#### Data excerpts

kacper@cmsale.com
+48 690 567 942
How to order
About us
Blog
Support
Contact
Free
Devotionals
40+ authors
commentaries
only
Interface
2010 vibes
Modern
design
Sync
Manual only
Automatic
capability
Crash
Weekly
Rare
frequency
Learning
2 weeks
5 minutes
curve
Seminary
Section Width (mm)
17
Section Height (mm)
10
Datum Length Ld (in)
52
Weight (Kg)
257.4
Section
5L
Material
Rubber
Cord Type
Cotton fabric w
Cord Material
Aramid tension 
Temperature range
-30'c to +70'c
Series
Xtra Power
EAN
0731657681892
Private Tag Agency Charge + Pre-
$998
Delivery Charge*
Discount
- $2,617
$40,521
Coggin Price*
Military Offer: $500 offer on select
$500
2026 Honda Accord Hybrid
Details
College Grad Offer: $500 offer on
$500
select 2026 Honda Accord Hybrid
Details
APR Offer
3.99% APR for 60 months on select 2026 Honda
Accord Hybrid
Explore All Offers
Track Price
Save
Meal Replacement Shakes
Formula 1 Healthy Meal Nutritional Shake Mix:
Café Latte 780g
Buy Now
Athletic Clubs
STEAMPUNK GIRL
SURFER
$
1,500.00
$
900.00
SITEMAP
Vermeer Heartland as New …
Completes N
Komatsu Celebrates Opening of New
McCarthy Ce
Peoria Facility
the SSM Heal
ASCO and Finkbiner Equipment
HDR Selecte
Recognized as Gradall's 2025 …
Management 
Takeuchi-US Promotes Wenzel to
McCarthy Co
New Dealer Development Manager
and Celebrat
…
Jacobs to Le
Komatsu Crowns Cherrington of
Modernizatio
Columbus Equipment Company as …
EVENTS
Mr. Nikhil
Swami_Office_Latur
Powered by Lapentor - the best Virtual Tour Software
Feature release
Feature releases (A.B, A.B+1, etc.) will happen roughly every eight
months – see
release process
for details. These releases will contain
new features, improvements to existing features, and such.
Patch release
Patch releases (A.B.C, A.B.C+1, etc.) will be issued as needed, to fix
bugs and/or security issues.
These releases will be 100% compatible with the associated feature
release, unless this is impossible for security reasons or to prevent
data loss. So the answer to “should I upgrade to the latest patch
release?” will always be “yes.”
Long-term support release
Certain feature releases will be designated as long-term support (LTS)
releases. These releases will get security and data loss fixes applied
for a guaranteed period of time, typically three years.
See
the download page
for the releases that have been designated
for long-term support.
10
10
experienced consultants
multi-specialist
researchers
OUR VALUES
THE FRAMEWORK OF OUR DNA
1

#### Problem description
Copy out every one of the lines above, keeping each word, number, and symbol the same.

#### Solution
kacper@cmsale.com
+48 690 567 942
How to order
About us
Blog
Support
Contact
Free
Devotionals
40+ authors
commentaries
only
Interface
2010 vibes
Modern
design
Sync
Manual only
Automatic
capability
Crash
Weekly
Rare
frequency
Learning
2 weeks
5 minutes
curve
Seminary
Section Width (mm)
17
Section Height (mm)
10
Datum Length Ld (in)
52
Weight (Kg)
257.4
Section
5L
Material
Rubber
Cord Type
Cotton fabric w
Cord Material
Aramid tension 
Temperature range
-30'c to +70'c
Series
Xtra Power
EAN
0731657681892
Private Tag Agency Charge + Pre-
$998
Delivery Charge*
Discount
- $2,617
$40,521
Coggin Price*
Military Offer: $500 offer on select
$500
2026 Honda Accord Hybrid
Details
College Grad Offer: $500 offer on
$500
select 2026 Honda Accord Hybrid
Details
APR Offer
3.99% APR for 60 months on select 2026 Honda
Accord Hybrid
Explore All Offers
Track Price
Save
Meal Replacement Shakes
Formula 1 Healthy Meal Nutritional Shake Mix:
Café Latte 780g
Buy Now
Athletic Clubs
STEAMPUNK GIRL
SURFER
$
1,500.00
$
900.00
SITEMAP
Vermeer Heartland as New …
Completes N
Komatsu Celebrates Opening of New
McCarthy Ce
Peoria Facility
the SSM Heal
ASCO and Finkbiner Equipment
HDR Selecte
Recognized as Gradall's 2025 …
Management 
Takeuchi-US Promotes Wenzel to
McCarthy Co
New Dealer Development Manager
and Celebrat
…
Jacobs to Le
Komatsu Crowns Cherrington of
Modernizatio
Columbus Equipment Company as …
EVENTS
Mr. Nikhil
Swami_Office_Latur
Powered by Lapentor - the best Virtual Tour Software
Feature release
Feature releases (A.B, A.B+1, etc.) will happen roughly every eight
months – see
release process
for details. These releases will contain
new features, improvements to existing features, and such.
Patch release
Patch releases (A.B.C, A.B.C+1, etc.) will be issued as needed, to fix
bugs and/or security issues.
These releases will be 100% compatible with the associated feature
release, unless this is impossible for security reasons or to prevent
data loss. So the answer to “should I upgrade to the latest patch
release?” will always be “yes.”
Long-term support release
Certain feature releases will be designated as long-term support (LTS)
releases. These releases will get security and data loss fixes applied
for a guaranteed period of time, typically three years.
See
the download page
for the releases that have been designated
for long-term support.
10
10
experienced consultants
multi-specialist
researchers
OUR VALUES
THE FRAMEWORK OF OUR DNA
1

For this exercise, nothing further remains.